(Paired box coordinates)
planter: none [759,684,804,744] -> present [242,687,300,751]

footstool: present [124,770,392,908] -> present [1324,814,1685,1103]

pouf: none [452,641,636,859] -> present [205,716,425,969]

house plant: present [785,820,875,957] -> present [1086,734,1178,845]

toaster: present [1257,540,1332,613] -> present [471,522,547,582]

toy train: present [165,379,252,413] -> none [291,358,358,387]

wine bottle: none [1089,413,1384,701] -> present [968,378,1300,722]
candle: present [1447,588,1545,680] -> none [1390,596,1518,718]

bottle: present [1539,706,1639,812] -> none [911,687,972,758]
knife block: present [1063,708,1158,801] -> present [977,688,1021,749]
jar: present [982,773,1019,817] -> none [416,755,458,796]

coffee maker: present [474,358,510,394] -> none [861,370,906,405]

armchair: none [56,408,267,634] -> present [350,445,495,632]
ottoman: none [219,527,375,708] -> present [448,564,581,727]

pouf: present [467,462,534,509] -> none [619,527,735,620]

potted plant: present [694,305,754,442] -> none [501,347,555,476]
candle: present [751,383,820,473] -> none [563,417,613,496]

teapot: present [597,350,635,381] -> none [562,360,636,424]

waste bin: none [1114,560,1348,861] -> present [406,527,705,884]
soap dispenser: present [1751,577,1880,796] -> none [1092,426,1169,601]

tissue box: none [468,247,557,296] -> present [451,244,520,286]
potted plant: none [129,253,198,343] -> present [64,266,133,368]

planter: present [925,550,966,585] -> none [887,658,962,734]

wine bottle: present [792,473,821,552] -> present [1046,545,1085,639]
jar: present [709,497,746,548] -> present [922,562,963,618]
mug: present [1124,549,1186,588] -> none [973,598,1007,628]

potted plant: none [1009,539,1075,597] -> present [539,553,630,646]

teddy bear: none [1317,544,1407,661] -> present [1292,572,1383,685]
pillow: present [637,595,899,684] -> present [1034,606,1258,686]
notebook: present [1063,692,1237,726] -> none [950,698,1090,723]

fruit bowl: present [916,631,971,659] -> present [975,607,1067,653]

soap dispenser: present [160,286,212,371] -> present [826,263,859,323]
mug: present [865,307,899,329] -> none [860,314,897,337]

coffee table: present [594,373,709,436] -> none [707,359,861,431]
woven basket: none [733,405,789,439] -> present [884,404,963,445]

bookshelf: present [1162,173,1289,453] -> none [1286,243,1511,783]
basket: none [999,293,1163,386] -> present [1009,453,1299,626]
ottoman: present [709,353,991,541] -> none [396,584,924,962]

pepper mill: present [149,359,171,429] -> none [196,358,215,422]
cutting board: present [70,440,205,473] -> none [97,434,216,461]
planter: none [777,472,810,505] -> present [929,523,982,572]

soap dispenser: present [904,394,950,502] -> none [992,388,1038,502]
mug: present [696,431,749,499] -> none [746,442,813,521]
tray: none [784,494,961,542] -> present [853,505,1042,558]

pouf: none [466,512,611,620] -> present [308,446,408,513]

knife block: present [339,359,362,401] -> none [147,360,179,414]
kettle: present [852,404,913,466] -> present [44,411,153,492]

**TASK DESCRIPTION**
The records above need to be output again, verbatim.

**OUTPUT FOR THIS TASK**
planter: none [759,684,804,744] -> present [242,687,300,751]

footstool: present [124,770,392,908] -> present [1324,814,1685,1103]

pouf: none [452,641,636,859] -> present [205,716,425,969]

house plant: present [785,820,875,957] -> present [1086,734,1178,845]

toaster: present [1257,540,1332,613] -> present [471,522,547,582]

toy train: present [165,379,252,413] -> none [291,358,358,387]

wine bottle: none [1089,413,1384,701] -> present [968,378,1300,722]
candle: present [1447,588,1545,680] -> none [1390,596,1518,718]

bottle: present [1539,706,1639,812] -> none [911,687,972,758]
knife block: present [1063,708,1158,801] -> present [977,688,1021,749]
jar: present [982,773,1019,817] -> none [416,755,458,796]

coffee maker: present [474,358,510,394] -> none [861,370,906,405]

armchair: none [56,408,267,634] -> present [350,445,495,632]
ottoman: none [219,527,375,708] -> present [448,564,581,727]

pouf: present [467,462,534,509] -> none [619,527,735,620]

potted plant: present [694,305,754,442] -> none [501,347,555,476]
candle: present [751,383,820,473] -> none [563,417,613,496]

teapot: present [597,350,635,381] -> none [562,360,636,424]

waste bin: none [1114,560,1348,861] -> present [406,527,705,884]
soap dispenser: present [1751,577,1880,796] -> none [1092,426,1169,601]

tissue box: none [468,247,557,296] -> present [451,244,520,286]
potted plant: none [129,253,198,343] -> present [64,266,133,368]

planter: present [925,550,966,585] -> none [887,658,962,734]

wine bottle: present [792,473,821,552] -> present [1046,545,1085,639]
jar: present [709,497,746,548] -> present [922,562,963,618]
mug: present [1124,549,1186,588] -> none [973,598,1007,628]

potted plant: none [1009,539,1075,597] -> present [539,553,630,646]

teddy bear: none [1317,544,1407,661] -> present [1292,572,1383,685]
pillow: present [637,595,899,684] -> present [1034,606,1258,686]
notebook: present [1063,692,1237,726] -> none [950,698,1090,723]

fruit bowl: present [916,631,971,659] -> present [975,607,1067,653]

soap dispenser: present [160,286,212,371] -> present [826,263,859,323]
mug: present [865,307,899,329] -> none [860,314,897,337]

coffee table: present [594,373,709,436] -> none [707,359,861,431]
woven basket: none [733,405,789,439] -> present [884,404,963,445]

bookshelf: present [1162,173,1289,453] -> none [1286,243,1511,783]
basket: none [999,293,1163,386] -> present [1009,453,1299,626]
ottoman: present [709,353,991,541] -> none [396,584,924,962]

pepper mill: present [149,359,171,429] -> none [196,358,215,422]
cutting board: present [70,440,205,473] -> none [97,434,216,461]
planter: none [777,472,810,505] -> present [929,523,982,572]

soap dispenser: present [904,394,950,502] -> none [992,388,1038,502]
mug: present [696,431,749,499] -> none [746,442,813,521]
tray: none [784,494,961,542] -> present [853,505,1042,558]

pouf: none [466,512,611,620] -> present [308,446,408,513]

knife block: present [339,359,362,401] -> none [147,360,179,414]
kettle: present [852,404,913,466] -> present [44,411,153,492]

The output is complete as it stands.